The attractiveness of electromobility stands and falls by the batteries: What distance can the cars cover with them, how much do they cost, what do they weigh? There’s room for improvement here. New technologies, as well as elements from the semiconductor material silicon carbide (SiC), are required to achieve higher efficiencies and top performance. The low range of e-cars at present deters many from buying one, according to a survey by the business consulting firm Deloitte. Yet most of us could now already use an electric vehicle for many of the journeys we make without any problem. Germans drive less than 40 kilometers on average on more than 80 percent of the days they use a car, states the Federal Ministry for the Environment. The average American travels 31.5 miles a day in the fall and 26.2 miles in the winter. The figure for Norwegians is around 47.2 kilometers a day on average.

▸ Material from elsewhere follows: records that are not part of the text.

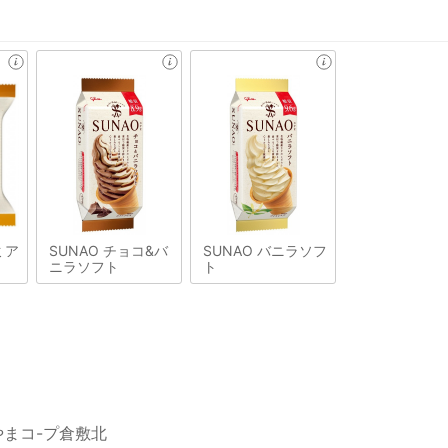
ミア
SUNAO チョコ&バ
SUNAO バニラソフ
ニラソフト
ト
やまコ-プ倉敷北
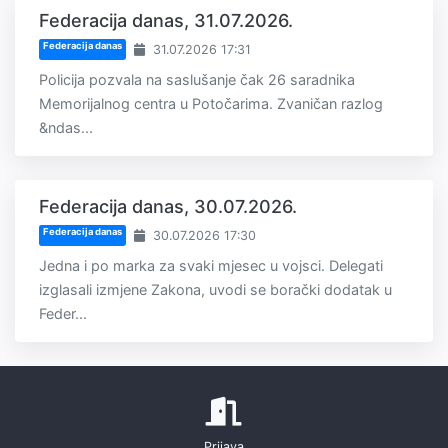
Federacija danas, 31.07.2026.
Federacija danas
31.07.2026 17:31
Policija pozvala na saslušanje čak 26 saradnika
Memorijalnog centra u Potočarima. Zvaničan razlog
&ndas...
Federacija danas, 30.07.2026.
Federacija danas
30.07.2026 17:30
Jedna i po marka za svaki mjesec u vojsci. Delegati
izglasali izmjene Zakona, uvodi se borački dodatak u
Feder...
Prijava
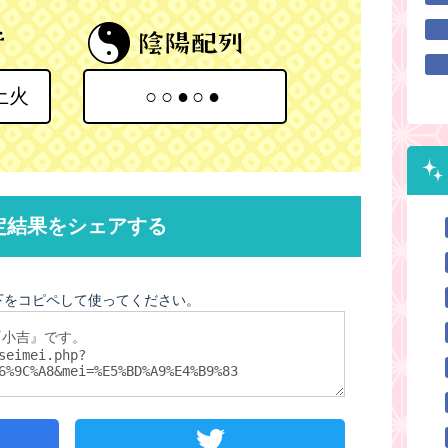
土火
○○●○●
定結果をシェアする
下をコピペして使ってください。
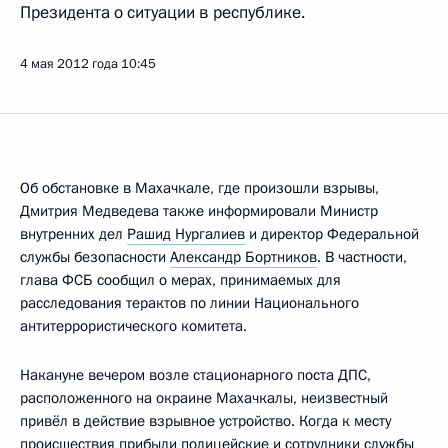
Президента о ситуации в республике.
4 мая 2012 года
10:45
Об обстановке в Махачкале, где произошли взрывы,
Дмитрия Медведева также информировали Министр
внутренних дел
Рашид Нургалиев
и директор Федеральной
службы безопасности
Александр Бортников
. В частности,
глава ФСБ сообщил о мерах, принимаемых для
расследования терактов по линии Национального
антитеррористического комитета.
Накануне вечером возле стационарного поста ДПС,
расположенного на окраине Махачкалы, неизвестный
привёл в действие взрывное устройство. Когда к месту
происшествия прибыли полицейские и сотрудники службы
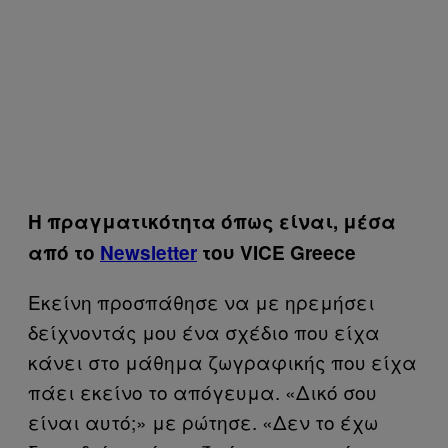
Η πραγματικότητα όπως είναι, μέσα
από το
Newsletter
του VICE Greece
Εκείνη προσπάθησε να με ηρεμήσει
δείχνοντάς μου ένα σχέδιο που είχα
κάνει στο μάθημα ζωγραφικής που είχα
πάει εκείνο το απόγευμα. «Δικό σου
είναι αυτό;» με ρώτησε. «Δεν το έχω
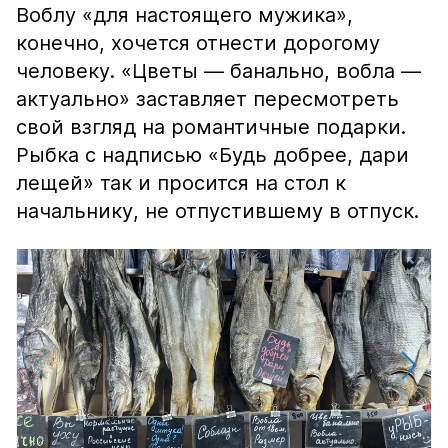
Воблу «для настоящего мужика»,
конечно, хочется отнести дорогому
человеку. «Цветы — банально, вобла —
актуально» заставляет пересмотреть
свой взгляд на романтичные подарки.
Рыбка с надписью «Будь добрее, дари
лещей» так и просится на стол к
начальнику, не отпустившему в отпуск.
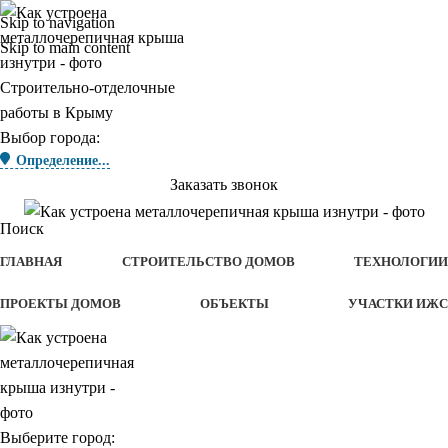
Skip to navigation
Skip to main content
Строительно-отделочные
работы в Крыму
Выбор города:
Определение...
Заказать звонок
Поиск
ГЛАВНАЯ
СТРОИТЕЛЬСТВО ДОМОВ
ТЕХНОЛОГИИ
ПРОЕКТЫ ДОМОВ
ОБЪЕКТЫ
УЧАСТКИ ИЖС
Выберите город:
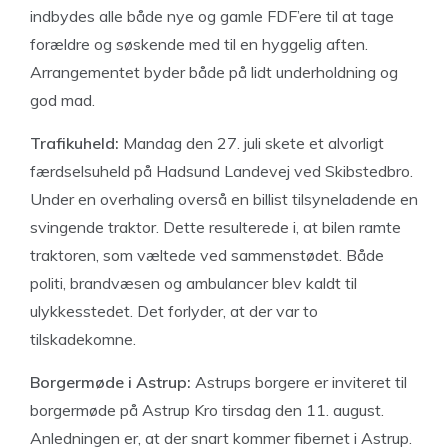
indbydes alle både nye og gamle FDF’ere til at tage
forældre og søskende med til en hyggelig aften.
Arrangementet byder både på lidt underholdning og
god mad.
Trafikuheld:
Mandag den 27. juli skete et alvorligt
færdselsuheld på Hadsund Landevej ved Skibstedbro.
Under en overhaling overså en billist tilsyneladende en
svingende traktor. Dette resulterede i, at bilen ramte
traktoren, som væltede ved sammenstødet. Både
politi, brandvæsen og ambulancer blev kaldt til
ulykkesstedet. Det forlyder, at der var to
tilskadekomne.
Borgermøde i Astrup:
Astrups borgere er inviteret til
borgermøde på Astrup Kro tirsdag den 11. august.
Anledningen er, at der snart kommer fibernet i Astrup.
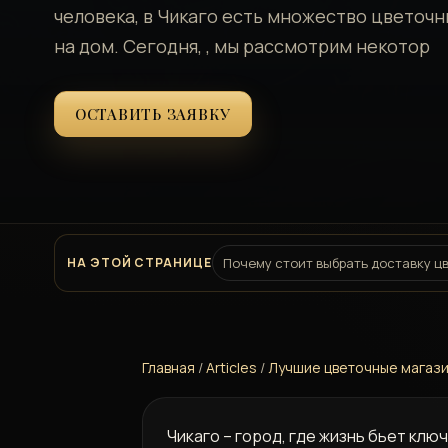
человека, в Чикаго есть множество цветочн
на дом. Сегодня, , мы рассмотрим некотор
ОСТАВИТЬ ЗАЯВКУ
НА ЭТОЙ СТРАНИЦЕ
Почему стоит выбрать доставку ц
Главная
/
Articles
/
Лучшие цветочные магазин
Чикаго – город, где жизнь бьет клю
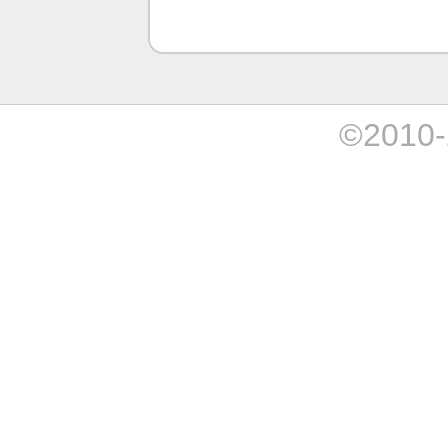
©2010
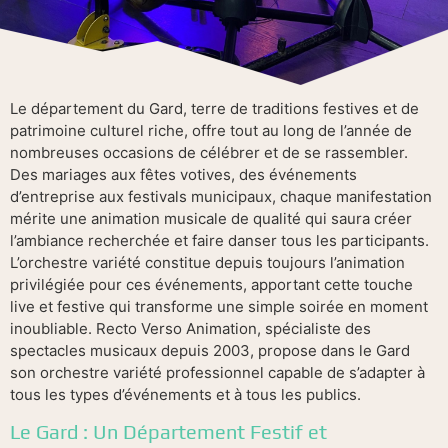
Le département du Gard, terre de traditions festives et de
patrimoine culturel riche, offre tout au long de l’année de
nombreuses occasions de célébrer et de se rassembler.
Des mariages aux fêtes votives, des événements
d’entreprise aux festivals municipaux, chaque manifestation
mérite une animation musicale de qualité qui saura créer
l’ambiance recherchée et faire danser tous les participants.
L’orchestre variété constitue depuis toujours l’animation
privilégiée pour ces événements, apportant cette touche
live et festive qui transforme une simple soirée en moment
inoubliable. Recto Verso Animation, spécialiste des
spectacles musicaux depuis 2003, propose dans le Gard
son orchestre variété professionnel capable de s’adapter à
tous les types d’événements et à tous les publics.
Le Gard : Un Département Festif et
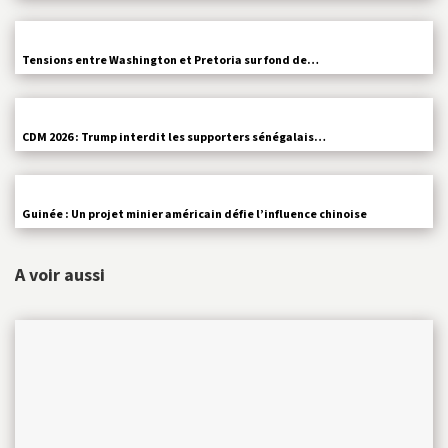
Tensions entre Washington et Pretoria sur fond de…
CDM 2026 : Trump interdit les supporters sénégalais…
Guinée : Un projet minier américain défie l’influence chinoise
A voir aussi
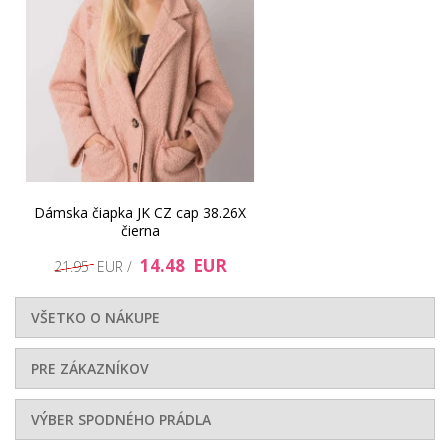
Dámska čiapka JK CZ cap 38.26X
čierna
14.48 EUR
21.95 EUR /
VŠETKO O NÁKUPE
PRE ZÁKAZNÍKOV
VÝBER SPODNÉHO PRÁDLA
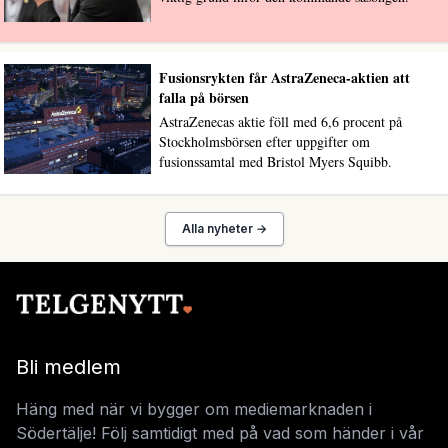
Fusionsrykten får AstraZeneca-aktien att
falla på börsen
AstraZenecas aktie föll med 6,6 procent på
Stockholmsbörsen efter uppgifter om
fusionssamtal med Bristol Myers Squibb.
Alla nyheter →
Bli medlem
Häng med när vi bygger om mediemarknaden i
Södertälje! Följ samtidigt med på vad som händer i vår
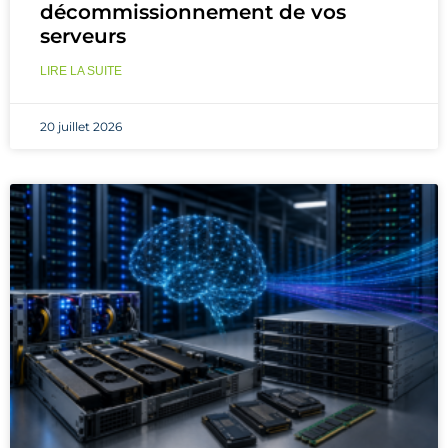
décommissionnement de vos
serveurs
LIRE LA SUITE
20 juillet 2026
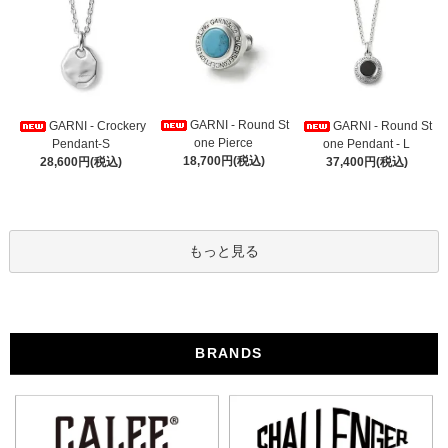
GARNI - Round St
GARNI - Crockery
GARNI - Round St
one Pierce
Pendant-S
one Pendant - L
18,700円(税込)
28,600円(税込)
37,400円(税込)
もっと見る
BRANDS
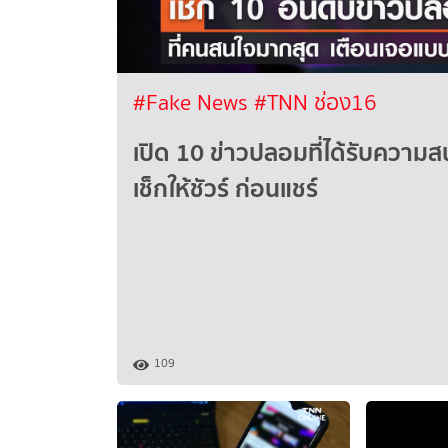
#Fake News
#TNN ช่อง16
เปิด 10 ข่าวปลอมที่ได้รับความ
เช็กให้ชัวร์ ก่อนแชร์
109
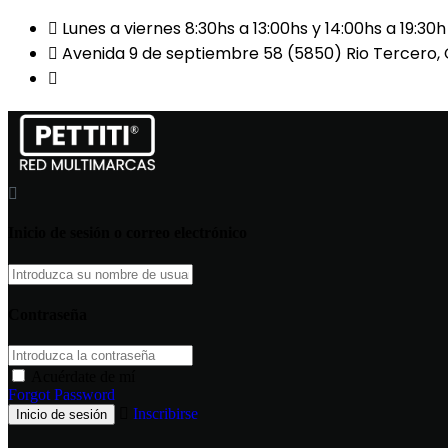
Lunes a viernes 8:30hs a 13:00hs y 14:00hs a 19:30
Avenida 9 de septiembre 58 (5850) Rio Tercero,
(03571) 425503 / 424040 / 3571-326870 CLAUDI
Inicio de sesión o correo electrónico
Contraseña
Acuérdate de mí
Forgot Password
Inscribirse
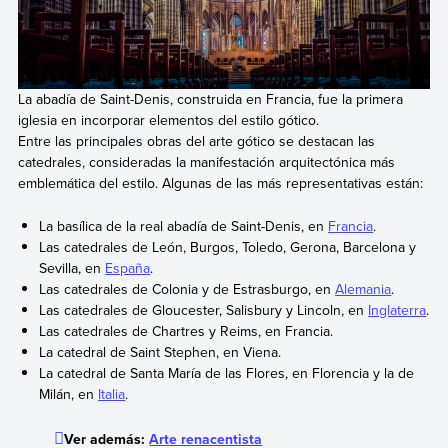
La abadía de Saint-Denis, construida en Francia, fue la primera
iglesia en incorporar elementos del estilo gótico.
Entre las principales obras del arte gótico se destacan las
catedrales, consideradas la manifestación arquitectónica más
emblemática del estilo. Algunas de las más representativas están:
La basílica de la real abadía de Saint-Denis, en
Francia
.
Las catedrales de León, Burgos, Toledo, Gerona, Barcelona y
Sevilla, en
España
.
Las catedrales de Colonia y de Estrasburgo, en
Alemania
.
Las catedrales de Gloucester, Salisbury y Lincoln, en
Inglaterra
.
Las catedrales de Chartres y Reims, en Francia.
La catedral de Saint Stephen, en Viena.
La catedral de Santa María de las Flores, en Florencia y la de
Milán, en
Italia
.
Ver además:
Arte renacentista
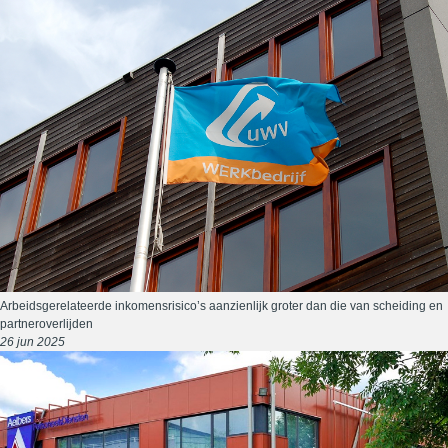
Arbeidsgerelateerde inkomensrisico’s aanzienlijk groter dan die van scheiding en
partneroverlijden
26 jun 2025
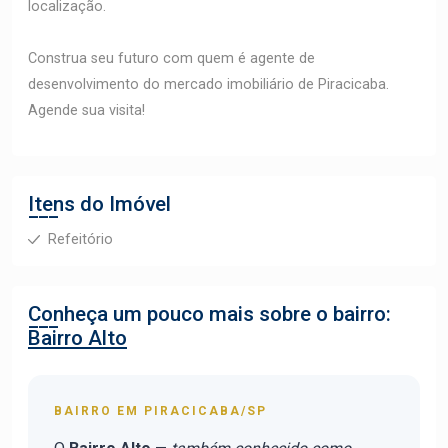
localização.
Construa seu futuro com quem é agente de
desenvolvimento do mercado imobiliário de Piracicaba.
Agende sua visita!
Itens do Imóvel
Refeitório
Conheça um pouco mais sobre o bairro:
Bairro Alto
BAIRRO EM PIRACICABA/SP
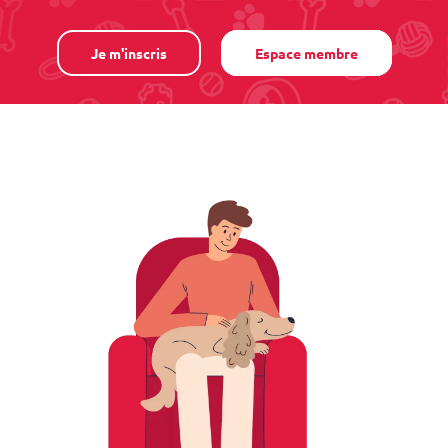
Je m'inscris
Espace membre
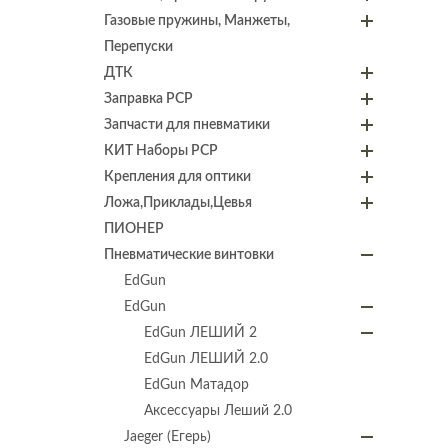
Газовые пружины, Манжеты,
Перепуски
ДТК
Заправка PCP
Запчасти для пневматики
КИТ Наборы PCP
Крепления для оптики
Ложа,Приклады,Цевья
ПИОНЕР
Пневматические винтовки
EdGun
EdGun
EdGun ЛЕШИЙ 2
EdGun ЛЕШИЙ 2.0
EdGun Матадор
Аксессуары Леший 2.0
Jaeger (Егерь)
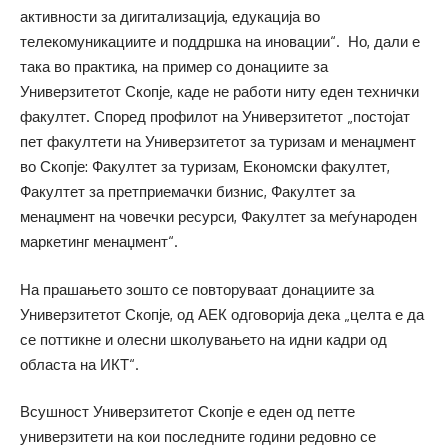
активности за дигитализација, едукација во
телекомуникациите и поддршка на иновации“. Но, дали е
така во практика, на пример со донациите за
Универзитетот Скопје, каде не работи ниту еден технички
факултет. Според профилот на Универзитетот „постојат
пет факултети на Универзитетот за туризам и менаџмент
во Скопје: Факултет за туризам, Економски факултет,
Факултет за претприемачки бизнис, Факултет за
менаџмент на човечки ресурси, Факултет за меѓународен
маркетинг менаџмент“.
На прашањето зошто се повторуваат донациите за
Универзитетот Скопје, од АЕК одговорија дека „целта е да
се поттикне и олесни школувањето на идни кадри од
областа на ИКТ“.
Всушност Универзитетот Скопје е еден од петте
универзитети на кои последните години редовно се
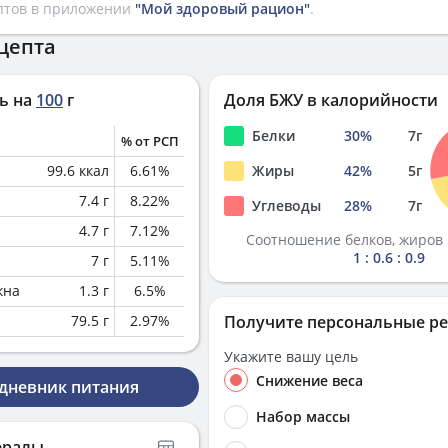
птов в приложении
"Мой здоровый рацион"
.
цепта
ь на
100
г
Доля БЖУ в калорийности
Белки
30
%
7
г
% от РСП
99.6
ккал
6.61
%
Жиры
42
%
5
г
7.4
г
8.22
%
Углеводы
28
%
7
г
4.7
г
7.12
%
Соотношение белков, жиров 
1 : 0.6 : 0.9
7
г
5.11
%
кна
1.3
г
6.5
%
79.5
г
2.97
%
Получите персональные р
Укажите вашу цель
Снижение веса
 дневник питания
Набор массы
ералы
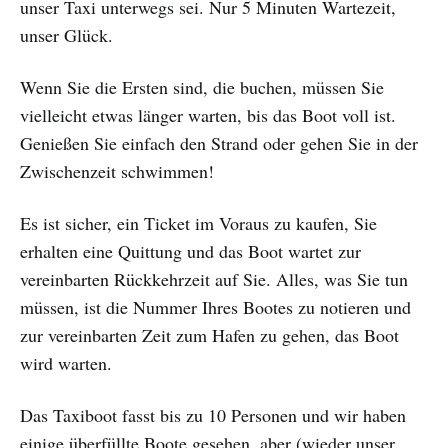
unser Taxi unterwegs sei. Nur 5 Minuten Wartezeit,
unser Glück.
Wenn Sie die Ersten sind, die buchen, müssen Sie
vielleicht etwas länger warten, bis das Boot voll ist.
Genießen Sie einfach den Strand oder gehen Sie in der
Zwischenzeit schwimmen!
Es ist sicher, ein Ticket im Voraus zu kaufen, Sie
erhalten eine Quittung und das Boot wartet zur
vereinbarten Rückkehrzeit auf Sie. Alles, was Sie tun
müssen, ist die Nummer Ihres Bootes zu notieren und
zur vereinbarten Zeit zum Hafen zu gehen, das Boot
wird warten.
Das Taxiboot fasst bis zu 10 Personen und wir haben
einige überfüllte Boote gesehen, aber (wieder unser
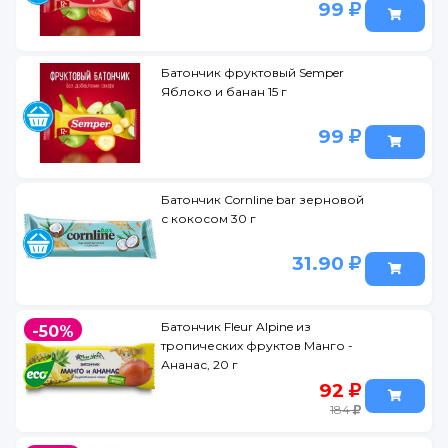
99
Батончик фруктовый Semper
Яблоко и банан 15 г
99
Батончик Cornline bar зерновой
с кокосом 30 г
31.90
Батончик Fleur Alpine из
-50%
тропических фруктов Манго -
Ананас, 20 г
92
184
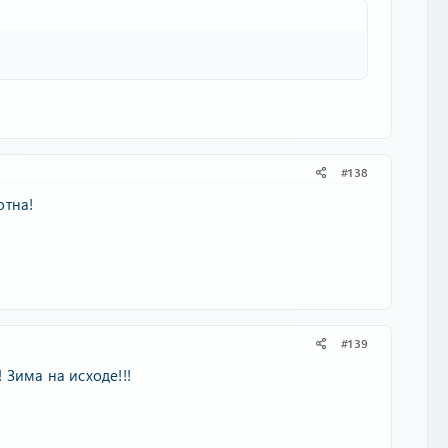
#138
отна!
#139
Зима на исходе!!!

Other respondents criticized the fact that the network of charging stations still needs to be improved. In Germany’s 50 largest cities, there is one charging station for every 11,800 inhabitants, as the Center for Automotive Research at the University of Duisburg-Essen confirmed to “Zeit Online.” In Norway’s capital Oslo, the figure is one per 488 inhabitants, whereas there is one public station for every 650 inhabitants in the Dutch capital Amsterdam. Oslo alone operates 1,300 charging stations, whereas the number for the whole of Germany in March 2018 was just under 10,000 charging points at around 5,000 stations according to the Federal Network Agency. However, the number keeps on growing. The German government wants there to be 15,000 nationwide by 2020. China is going much further: 4.8 million new charging points are to be created throughout the country by 2020 – there were around 190,000 at the end of 2017.
In the U.S., most charging points are in California: Los Angeles, San Francisco and San José. However, the charging infrastructure has differed so far from country to country and there is no consistent standard. The CharIN Initiative, of which Infineon is also a member, aims to change that: The efficient Combined Charging System (CCS) is to be developed into the single global standard.